Stored data entries:
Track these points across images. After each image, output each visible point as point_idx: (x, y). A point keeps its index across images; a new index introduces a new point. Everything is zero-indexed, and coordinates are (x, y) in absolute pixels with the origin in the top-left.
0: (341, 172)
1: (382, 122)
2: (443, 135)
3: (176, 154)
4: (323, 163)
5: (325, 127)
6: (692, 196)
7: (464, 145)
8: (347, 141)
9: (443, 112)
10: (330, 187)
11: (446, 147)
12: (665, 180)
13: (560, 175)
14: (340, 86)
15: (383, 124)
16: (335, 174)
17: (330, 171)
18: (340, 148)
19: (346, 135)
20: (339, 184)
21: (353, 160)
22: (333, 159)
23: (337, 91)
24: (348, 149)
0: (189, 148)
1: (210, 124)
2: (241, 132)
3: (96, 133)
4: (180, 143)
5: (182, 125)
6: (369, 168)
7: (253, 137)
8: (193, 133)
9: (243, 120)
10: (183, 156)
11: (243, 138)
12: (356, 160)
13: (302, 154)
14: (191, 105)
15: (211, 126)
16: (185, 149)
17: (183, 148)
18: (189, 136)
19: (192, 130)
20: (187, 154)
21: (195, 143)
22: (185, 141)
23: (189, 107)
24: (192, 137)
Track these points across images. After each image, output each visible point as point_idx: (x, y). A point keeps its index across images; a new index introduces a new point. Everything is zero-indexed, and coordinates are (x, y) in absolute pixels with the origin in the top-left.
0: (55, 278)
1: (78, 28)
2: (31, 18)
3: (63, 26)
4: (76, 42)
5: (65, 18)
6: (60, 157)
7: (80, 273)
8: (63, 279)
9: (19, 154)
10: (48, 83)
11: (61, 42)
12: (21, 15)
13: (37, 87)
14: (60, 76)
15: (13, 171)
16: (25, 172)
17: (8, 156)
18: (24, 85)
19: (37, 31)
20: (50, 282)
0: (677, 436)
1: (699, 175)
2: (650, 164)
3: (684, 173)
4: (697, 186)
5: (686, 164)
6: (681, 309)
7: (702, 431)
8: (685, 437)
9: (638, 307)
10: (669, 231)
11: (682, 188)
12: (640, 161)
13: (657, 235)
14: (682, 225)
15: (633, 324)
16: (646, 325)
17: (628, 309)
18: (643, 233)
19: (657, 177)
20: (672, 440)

**Work to be completed:** Rewrite all the items above with "absolute pixels" changed to "image pixels" and every other part left as it is.

**Response to the task:**
Track these points across images. After each image, output each visible point as point_idx: (x, y). A point keeps its index across images; a new index introduces a new point. Everything is zero-indexed, and coordinates are (x, y) in image pixels with the origin in the top-left.
0: (341, 172)
1: (382, 122)
2: (443, 135)
3: (176, 154)
4: (323, 163)
5: (325, 127)
6: (692, 196)
7: (464, 145)
8: (347, 141)
9: (443, 112)
10: (330, 187)
11: (446, 147)
12: (665, 180)
13: (560, 175)
14: (340, 86)
15: (383, 124)
16: (335, 174)
17: (330, 171)
18: (340, 148)
19: (346, 135)
20: (339, 184)
21: (353, 160)
22: (333, 159)
23: (337, 91)
24: (348, 149)
0: (189, 148)
1: (210, 124)
2: (241, 132)
3: (96, 133)
4: (180, 143)
5: (182, 125)
6: (369, 168)
7: (253, 137)
8: (193, 133)
9: (243, 120)
10: (183, 156)
11: (243, 138)
12: (356, 160)
13: (302, 154)
14: (191, 105)
15: (211, 126)
16: (185, 149)
17: (183, 148)
18: (189, 136)
19: (192, 130)
20: (187, 154)
21: (195, 143)
22: (185, 141)
23: (189, 107)
24: (192, 137)
Track these points across images. After each image, output each visible point as point_idx: (x, y). A point keeps its index across images; a new index introduces a new point. Everything is zero-indexed, and coordinates are (x, y) in image pixels with the origin in the top-left.
0: (55, 278)
1: (78, 28)
2: (31, 18)
3: (63, 26)
4: (76, 42)
5: (65, 18)
6: (60, 157)
7: (80, 273)
8: (63, 279)
9: (19, 154)
10: (48, 83)
11: (61, 42)
12: (21, 15)
13: (37, 87)
14: (60, 76)
15: (13, 171)
16: (25, 172)
17: (8, 156)
18: (24, 85)
19: (37, 31)
20: (50, 282)
0: (677, 436)
1: (699, 175)
2: (650, 164)
3: (684, 173)
4: (697, 186)
5: (686, 164)
6: (681, 309)
7: (702, 431)
8: (685, 437)
9: (638, 307)
10: (669, 231)
11: (682, 188)
12: (640, 161)
13: (657, 235)
14: (682, 225)
15: (633, 324)
16: (646, 325)
17: (628, 309)
18: (643, 233)
19: (657, 177)
20: (672, 440)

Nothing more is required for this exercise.